__Problem__:
For every line in the entries that contains "stawka", show the whole line.

(Stored data entries)
*** Block opens ***
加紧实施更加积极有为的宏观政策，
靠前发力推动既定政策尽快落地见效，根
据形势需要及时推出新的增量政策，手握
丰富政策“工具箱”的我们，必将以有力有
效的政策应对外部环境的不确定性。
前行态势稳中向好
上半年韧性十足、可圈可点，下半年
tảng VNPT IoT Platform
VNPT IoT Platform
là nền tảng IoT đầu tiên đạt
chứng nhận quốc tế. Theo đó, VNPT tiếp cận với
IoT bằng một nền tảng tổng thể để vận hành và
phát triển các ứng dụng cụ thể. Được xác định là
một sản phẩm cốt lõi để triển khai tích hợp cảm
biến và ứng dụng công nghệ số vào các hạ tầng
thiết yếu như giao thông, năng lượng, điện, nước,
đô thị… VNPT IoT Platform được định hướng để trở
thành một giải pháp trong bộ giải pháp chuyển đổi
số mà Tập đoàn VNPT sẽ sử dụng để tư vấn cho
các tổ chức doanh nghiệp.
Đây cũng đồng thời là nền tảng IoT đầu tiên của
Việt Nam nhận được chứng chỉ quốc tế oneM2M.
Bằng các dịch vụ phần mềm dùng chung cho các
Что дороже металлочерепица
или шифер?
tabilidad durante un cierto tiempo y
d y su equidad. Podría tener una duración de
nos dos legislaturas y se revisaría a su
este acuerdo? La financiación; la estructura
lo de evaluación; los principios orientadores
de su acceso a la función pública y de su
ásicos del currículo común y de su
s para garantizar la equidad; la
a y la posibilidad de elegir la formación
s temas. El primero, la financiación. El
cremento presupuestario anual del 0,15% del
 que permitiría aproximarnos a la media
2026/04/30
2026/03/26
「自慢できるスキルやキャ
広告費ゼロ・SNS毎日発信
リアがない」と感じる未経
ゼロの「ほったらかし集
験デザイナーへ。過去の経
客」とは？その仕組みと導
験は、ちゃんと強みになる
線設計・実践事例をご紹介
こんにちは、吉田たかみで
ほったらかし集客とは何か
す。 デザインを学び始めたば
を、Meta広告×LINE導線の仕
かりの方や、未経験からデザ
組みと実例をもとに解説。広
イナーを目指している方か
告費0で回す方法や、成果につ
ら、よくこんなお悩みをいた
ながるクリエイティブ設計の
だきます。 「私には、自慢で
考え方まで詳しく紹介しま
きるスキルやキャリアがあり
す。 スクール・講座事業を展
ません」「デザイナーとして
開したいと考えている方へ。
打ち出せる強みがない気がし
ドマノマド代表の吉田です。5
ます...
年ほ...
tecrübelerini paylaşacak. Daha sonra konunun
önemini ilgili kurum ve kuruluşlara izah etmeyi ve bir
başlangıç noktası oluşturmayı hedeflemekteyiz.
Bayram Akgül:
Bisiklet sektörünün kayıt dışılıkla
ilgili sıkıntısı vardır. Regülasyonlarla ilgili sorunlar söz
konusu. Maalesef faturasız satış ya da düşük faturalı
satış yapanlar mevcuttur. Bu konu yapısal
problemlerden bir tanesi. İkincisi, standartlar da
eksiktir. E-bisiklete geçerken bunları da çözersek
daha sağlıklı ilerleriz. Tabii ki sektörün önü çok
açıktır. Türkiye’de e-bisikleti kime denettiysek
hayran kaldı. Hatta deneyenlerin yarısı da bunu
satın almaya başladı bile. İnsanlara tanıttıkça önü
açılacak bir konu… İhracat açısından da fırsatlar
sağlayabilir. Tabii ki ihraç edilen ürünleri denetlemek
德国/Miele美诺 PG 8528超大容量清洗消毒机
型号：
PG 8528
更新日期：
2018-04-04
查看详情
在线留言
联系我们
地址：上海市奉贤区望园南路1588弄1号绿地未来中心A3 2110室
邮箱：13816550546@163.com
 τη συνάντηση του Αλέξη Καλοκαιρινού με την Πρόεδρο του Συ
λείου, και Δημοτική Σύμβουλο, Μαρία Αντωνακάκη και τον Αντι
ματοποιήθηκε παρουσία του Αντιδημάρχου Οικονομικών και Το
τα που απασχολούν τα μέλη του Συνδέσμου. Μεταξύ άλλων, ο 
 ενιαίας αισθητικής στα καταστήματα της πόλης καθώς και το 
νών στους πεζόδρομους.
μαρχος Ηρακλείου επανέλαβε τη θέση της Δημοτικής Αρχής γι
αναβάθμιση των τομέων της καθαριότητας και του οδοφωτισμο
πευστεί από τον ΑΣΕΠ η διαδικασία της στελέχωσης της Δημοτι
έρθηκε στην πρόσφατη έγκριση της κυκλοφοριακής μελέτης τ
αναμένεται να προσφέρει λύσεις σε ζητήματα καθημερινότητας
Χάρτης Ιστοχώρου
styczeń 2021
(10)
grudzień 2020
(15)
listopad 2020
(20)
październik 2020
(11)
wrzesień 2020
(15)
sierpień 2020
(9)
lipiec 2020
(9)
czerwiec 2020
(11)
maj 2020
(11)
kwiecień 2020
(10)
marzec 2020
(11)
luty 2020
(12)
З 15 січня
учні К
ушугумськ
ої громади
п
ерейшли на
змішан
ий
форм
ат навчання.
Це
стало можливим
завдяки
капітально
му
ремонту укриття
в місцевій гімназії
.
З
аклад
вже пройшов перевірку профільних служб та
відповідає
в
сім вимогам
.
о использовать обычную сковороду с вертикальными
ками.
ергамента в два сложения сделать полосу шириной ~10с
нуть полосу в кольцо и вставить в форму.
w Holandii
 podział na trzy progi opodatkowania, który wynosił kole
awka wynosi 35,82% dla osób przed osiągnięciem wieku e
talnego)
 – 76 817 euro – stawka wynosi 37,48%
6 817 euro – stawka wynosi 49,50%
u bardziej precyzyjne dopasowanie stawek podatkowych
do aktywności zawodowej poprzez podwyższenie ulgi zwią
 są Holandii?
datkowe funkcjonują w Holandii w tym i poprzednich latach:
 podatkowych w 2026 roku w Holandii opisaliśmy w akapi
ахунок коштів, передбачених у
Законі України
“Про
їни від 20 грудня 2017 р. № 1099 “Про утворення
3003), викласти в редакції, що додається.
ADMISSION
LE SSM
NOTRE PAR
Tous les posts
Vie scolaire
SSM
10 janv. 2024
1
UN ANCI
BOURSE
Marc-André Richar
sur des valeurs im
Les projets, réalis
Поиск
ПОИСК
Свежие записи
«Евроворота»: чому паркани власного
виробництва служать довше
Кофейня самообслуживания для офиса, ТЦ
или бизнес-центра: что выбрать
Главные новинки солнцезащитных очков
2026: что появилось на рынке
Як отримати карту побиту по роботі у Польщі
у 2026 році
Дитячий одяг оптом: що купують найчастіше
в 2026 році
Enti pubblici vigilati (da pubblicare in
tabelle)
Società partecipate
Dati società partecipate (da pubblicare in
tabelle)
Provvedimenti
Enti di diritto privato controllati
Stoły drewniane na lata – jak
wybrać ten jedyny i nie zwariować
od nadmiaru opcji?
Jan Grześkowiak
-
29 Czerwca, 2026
*** Block closes ***
__Output for this exercise__:
 – 76 817 euro – stawka wynosi 37,48%
6 817 euro – stawka wynosi 49,50%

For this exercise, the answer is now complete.